To write military fiction, whether it is historical, contemporary, or science fiction, that ‘rings true’ takes something of an effort on the part of the author, in my opinion. If the author is like myself, and not a legitimate combat veteran, then I think it is important to talk to such people. Even in the most far-fetched science fiction setting, I think that a convincing and accurate portrayal of military personnel is important. Not actually the specific nationality, creed, or equipment, but more the intimate experience of war and the physical and psychological consequences of those experiences.
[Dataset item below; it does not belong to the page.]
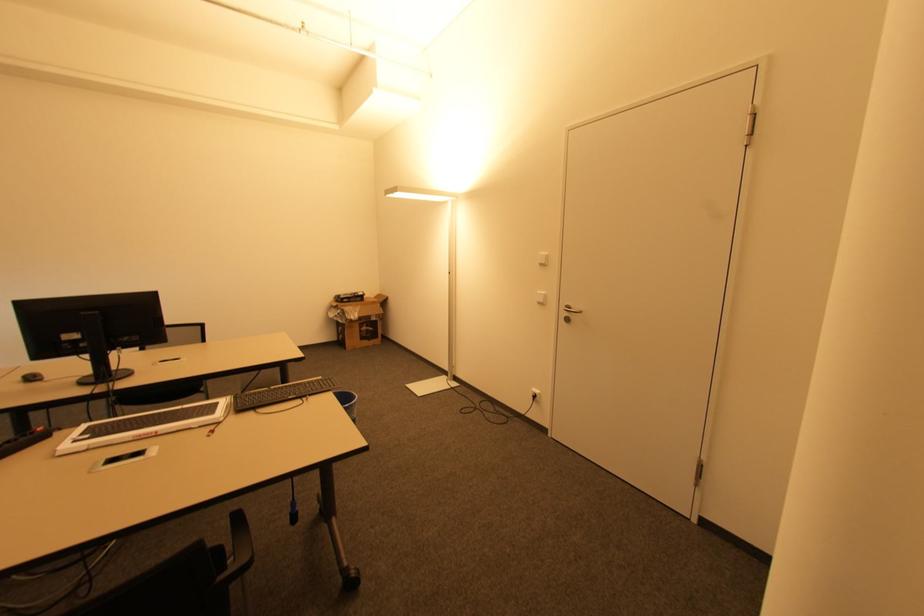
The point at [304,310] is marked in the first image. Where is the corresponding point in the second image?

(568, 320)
Truth be told that is an easy gauntlet for me to throw down to my peers, given that I am a military contractor by trade, and so while I am not a combat veteran I spend countless days and weeks in their esteemed company. In fact you could say that much of my work in NECROSPACE is a direct result from transitioning from being an independent filmmaker to being a military contractor. The notions of patriotism and the realities of economics are two powerful forces at work in all such men and women, in my experience, and working alongside them has affected both my writing and my tastes in military science fiction.
I find there to be little value, beyond momentary pulp entertainment (which is still awesome), in bigger-than-life protagonists. There isn’t much to glean from the shallow character arc of “Master Sergeant John Mack” who is the Marty Stu or Mary Stu of the usual genre fare, beyond the mindless fun of reading about a peerless badass of a character overcoming all obstacles against ridiculous odds. I am less interested in the story of a superman in power armor than I am an average soldier with an M4 (or the scifi pulse rifle equivalent). The reason is that I’ve never met super-soldier John Mack in real life, but I’ve meet hundreds of regular people who draw a modest paycheck and carry a rifle.
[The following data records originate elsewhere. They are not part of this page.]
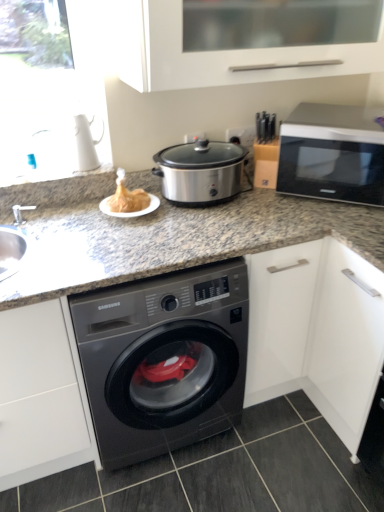
Question: Considering the positions of point (124, 413) and point (370, 181), is point (124, 413) closer or farther from the camera than point (370, 181)?

Choices:
 (A) closer
 (B) farther

Answer: (A)

Question: From the image's perspective, is black glossy washing machine at center positioned above or below silver metallic microwave at upper right?

Choices:
 (A) below
 (B) above

Answer: (A)

Question: Estimate the real-world distances between objects in this image. Which object is closer to the golden crispy turkey at center?

Choices:
 (A) granite gray countertop at center
 (B) black glossy washing machine at center
 (C) dark gray tile at lower center
 (D) silver metallic microwave at upper right
 (E) stainless steel slow cooker at center

Answer: (E)

Question: Which of these objects is positioned farthest from the silver metallic microwave at upper right?

Choices:
 (A) dark gray tile at lower center
 (B) white matte cabinet at upper center
 (C) black glossy washing machine at center
 (D) stainless steel slow cooker at center
 (E) granite gray countertop at center

Answer: (A)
Realism in our portrayal of the future soldiers in military scifi is about creating protagonist characters who are not perfect warriors. Soldiers who make mistakes, who question their own loyalties and motivations, who can’t help but to bring the horror home with them, are the kinds of characters that I want to read about, and the kinds of character I do my level best to create. Whether they are a ragtag militia of scrappy folk heroes fending off an alien invasion or an elite team of space marines about to drop into hostile cyborg territory, and no matter how far-fetched or fantastical their technology happens to be it is the realism of their humanity that will ultimately engage me as a reader.
Tentacle monsters and plasma cannons are the flashy packaging that will bring me to the table, but the authenticity of the characters is what will make me a fan for life.
REAPER– Resource Exploration And Procurement Engineer Regiment
Welcome Citizen, to a new life of adventure, including meal plan and hazard pay! Because Grotto Corporation is heavily invested in exploration and military ventures there is always a place for stalwart citizens, twenty-five standard years or younger, willing to risk life and limb for incredible wages and a sense of accomplishment.
As a REAPER, your primary function will be to serve as foot soldiers and salvage specialists for militarized expeditions into regions of both mapped and unmapped space in search of raw materials ready to be exploited.
To claim or re-claim machinery, equipment, and building materials from former battlefields, space hulks, and otherwise abandoned facilities.
Base wages for training and transit time are nearly twice that of the average workforce assignment, and all recovery and combat duties come with additional hazard bonuses.
See your local recruiter for details.